Deux pionniers de l'enseignement du journalisme à l'Université Laval, Monseigneur Marcel Lauzon et le journaliste Louis Martin, nous ont quittés il y a quelques jours.
Monseigneur Lauzon, le doyen de la Faculté des arts de l'époque, a été en 1968 le père fondateur du programme Journalisme et information, devenu depuis le Département d'information et de communication de la Faculté des lettres. Il a piloté avec brio les travaux qui ont mené à la création de ce premier programme universitaire d'enseignement du journalisme au Québec.
J'ai côtoyé brièvement Mgr Lauzon, un homme doté d'une énergie peu commune et d'une capacité de synthèse remarquable, au sein du comité qui devait préparer le programme, et qu'il présidait. Bien que peu familier avec le monde des médias et du journalisme, il en a vite compris les besoins et a proposé, à la lumière de ce qui se faisait aux États-Unis où le journalisme s'enseignait depuis le début du 20e siècle, un cadre de formation que je continue à croire idéal: l'acquisition d'une solide culture disciplinaire, l'apprentissage à la pratique du journalisme associée à la réflexion sur son rôle social. Mgr Marcel Lauzon a permis au journalisme de faire ses premiers pas à l'Université. Il en a été le précurseur.
Louis Martin, décédé le mardi 22 janvier, atteint depuis plusieurs années d’un mal sournois, avait graduellement perdu contact avec notre monde. On n'entendait plus à Radio-Canada la voix chaleureuse de ce grand journaliste dont les interviews à la télévision et à la radio avaient permis pendant trente ans à de nombreux spectateurs et auditeurs de mieux comprendre les grands enjeux de notre temps.

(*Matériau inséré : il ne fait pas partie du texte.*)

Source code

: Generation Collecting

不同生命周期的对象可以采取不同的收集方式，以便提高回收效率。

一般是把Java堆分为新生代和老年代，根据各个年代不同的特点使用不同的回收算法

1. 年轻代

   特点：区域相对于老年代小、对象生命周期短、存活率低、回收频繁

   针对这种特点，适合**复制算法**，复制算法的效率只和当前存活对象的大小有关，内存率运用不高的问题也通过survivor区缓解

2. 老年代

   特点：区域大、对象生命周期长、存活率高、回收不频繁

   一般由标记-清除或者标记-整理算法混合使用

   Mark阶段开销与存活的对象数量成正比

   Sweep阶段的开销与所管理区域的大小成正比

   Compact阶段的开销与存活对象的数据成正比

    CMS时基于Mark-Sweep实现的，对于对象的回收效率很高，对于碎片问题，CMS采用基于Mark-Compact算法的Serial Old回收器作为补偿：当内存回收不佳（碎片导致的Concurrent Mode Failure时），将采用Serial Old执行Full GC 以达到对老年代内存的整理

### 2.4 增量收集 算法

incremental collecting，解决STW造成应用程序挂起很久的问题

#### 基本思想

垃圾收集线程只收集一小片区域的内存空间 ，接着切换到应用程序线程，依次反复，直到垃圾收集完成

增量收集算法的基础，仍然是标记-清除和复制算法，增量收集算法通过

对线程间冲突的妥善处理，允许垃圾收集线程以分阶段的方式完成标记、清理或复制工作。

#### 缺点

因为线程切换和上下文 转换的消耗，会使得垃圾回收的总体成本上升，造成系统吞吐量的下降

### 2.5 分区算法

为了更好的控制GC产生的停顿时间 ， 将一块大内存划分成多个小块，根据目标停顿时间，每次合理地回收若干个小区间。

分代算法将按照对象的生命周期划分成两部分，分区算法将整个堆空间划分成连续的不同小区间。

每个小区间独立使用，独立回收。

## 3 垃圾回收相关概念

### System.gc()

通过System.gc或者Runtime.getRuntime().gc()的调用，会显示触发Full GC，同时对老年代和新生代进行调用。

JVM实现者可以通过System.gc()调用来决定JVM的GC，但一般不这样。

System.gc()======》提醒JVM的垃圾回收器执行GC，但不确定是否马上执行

On a, depuis quelques jours, rappelé de beaux moments de sa carrière et souligné la façon dont il a marqué le journalisme québécois contemporain. On connaît moins la trace qu'a laissée Louis à l'Université Laval. Professeur de journalisme pendant une courte période au début des années 1970, il n'a jamais cessé tout au long de sa carrière de s'intéresser aux questions de formation et de participer avec une grande générosité aux discussions incessantes qui y sont aujourd'hui encore liées. Quel enseignement doit-on offrir? Faut-il une formation plus pratique ou davantage théorique? Qui doit enseigner le journalisme? Des universitaires ou des professionnels? Louis n'aimait pas beaucoup ces débats qui ne mènent nulle part. L'enseignement doit «réconcilier théorie et pratique, âme et corps», écrivait-il en 1972. Plus récemment, ses réflexions ont largement contribué aux travaux d'un autre comité, chargé celui-là d'élaborer un programme de journalisme international. Nous y avons inventé, en cherchant à préciser les qualités souhaitées d'un bon journaliste, l'expression «rigueur imaginative». Rigueur et précision dans la collecte de l'information, imagination et esprit inventif dans l'organisation de la matière et de sa présentation. Louis incarnait dans sa pratique cette rencontre essentielle des arts et des sciences. Louis Martin n'aura pas été qu'un grand journaliste. Il a aussi contribué à l'intégration, parfois laborieuse mais maintenant bien ancrée, du journalisme à l'université.